### ORDINE DI LAVORO
Riproduci identiche le righe di testo di tutte le voci, lasciando fuori dalla risposta le immagini.
▼
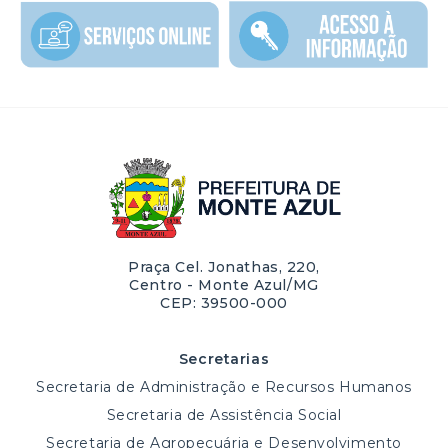
Praça Cel. Jonathas, 220,
Centro - Monte Azul/MG
CEP: 39500-000
Secretarias
Secretaria de Administração e Recursos Humanos
Secretaria de Assistência Social
Secretaria de Agropecuária e Desenvolvimento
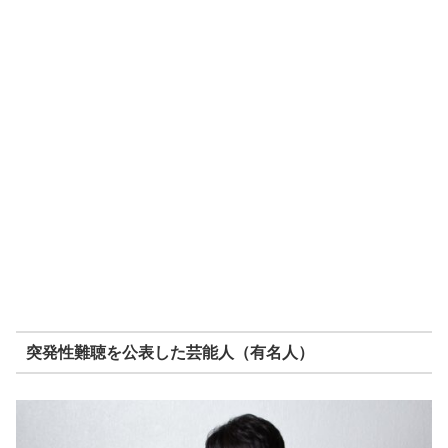
突発性難聴を公表した芸能人（有名人）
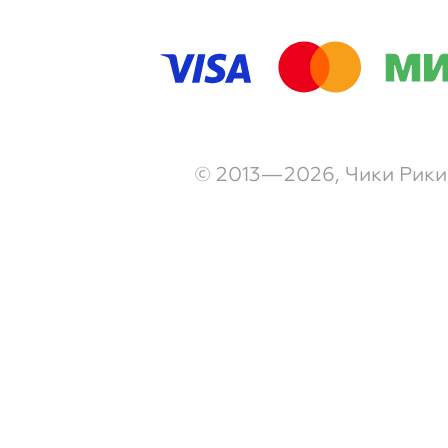
© 2013—2026, Чики Рики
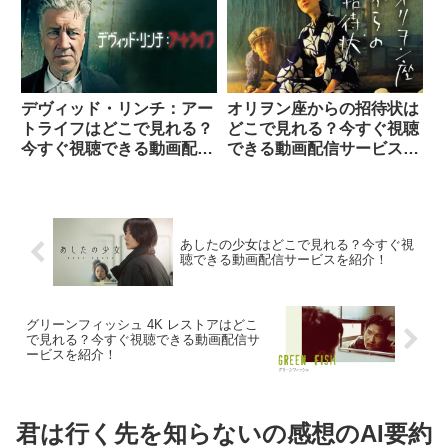
デヴィッド・リンチ：アー
オリヲン座からの招待状は
トライフはどこで見れる？
どこで見れる？今すぐ視聴
今すぐ視聴できる動画配信
できる動画配信サービスを
サービスを紹介！
紹介！
あしたの少女はどこで見れる？今すぐ視
聴できる動画配信サービスを紹介！
グリーンフィッシュ 4K レストアはどこ
で見れる？今すぐ視聴できる動画配信サ
ービスを紹介！
君は行く先を知らないの感想のAI要約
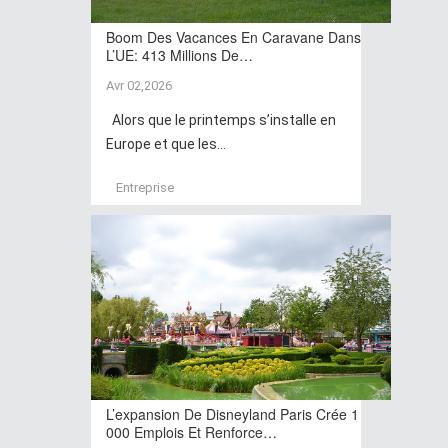
Boom Des Vacances En Caravane Dans
L’UE: 413 Millions De…
Avr 02,2026
Alors que le printemps s’installe en
Europe et que les...
Entreprise
L’expansion De Disneyland Paris Crée 1
000 Emplois Et Renforce…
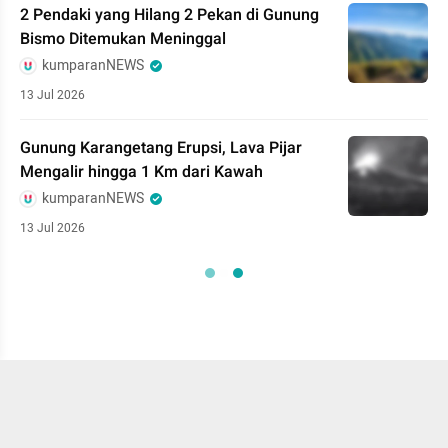
2 Pendaki yang Hilang 2 Pekan di Gunung
Bismo Ditemukan Meninggal
kumparanNEWS
13 Jul 2026
Gunung Karangetang Erupsi, Lava Pijar
Mengalir hingga 1 Km dari Kawah
kumparanNEWS
13 Jul 2026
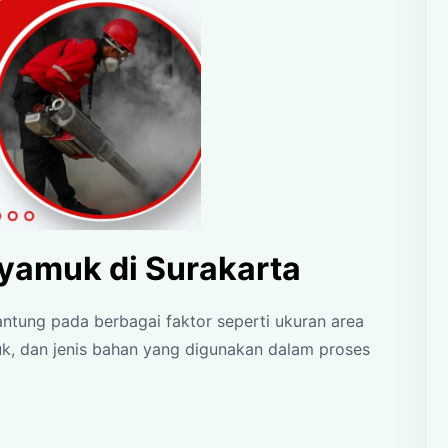
yamuk di Surakarta
antung pada berbagai faktor seperti ukuran area
muk, dan jenis bahan yang digunakan dalam proses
▲
### RISPOSTA SCRITTA
Praça Cel. Jonathas, 220,
Centro - Monte Azul/MG
CEP: 39500-000
Secretarias
Secretaria de Administração e Recursos Humanos
Secretaria de Assistência Social
Secretaria de Agropecuária e Desenvolvimento
突発性難聴を公表した芸能人（有名人）
© 2013—2026, Чики Рики
デヴィッド・リンチ：アー
オリヲン座からの招待状は
トライフはどこで見れる？
どこで見れる？今すぐ視聴
今すぐ視聴できる動画配信
できる動画配信サービスを
サービスを紹介！
紹介！
あしたの少女はどこで見れる？今すぐ視
聴できる動画配信サービスを紹介！
グリーンフィッシュ 4K レストアはどこ
で見れる？今すぐ視聴できる動画配信サ
ービスを紹介！
君は行く先を知らないの感想のAI要約
Boom Des Vacances En Caravane Dans
L’UE: 413 Millions De…
Avr 02,2026
Alors que le printemps s’installe en
Europe et que les...
Entreprise
L’expansion De Disneyland Paris Crée 1
000 Emplois Et Renforce…
2 Pendaki yang Hilang 2 Pekan di Gunung
Bismo Ditemukan Meninggal
kumparanNEWS
13 Jul 2026
Gunung Karangetang Erupsi, Lava Pijar
Mengalir hingga 1 Km dari Kawah
kumparanNEWS
13 Jul 2026
yamuk di Surakarta
antung pada berbagai faktor seperti ukuran area
muk, dan jenis bahan yang digunakan dalam proses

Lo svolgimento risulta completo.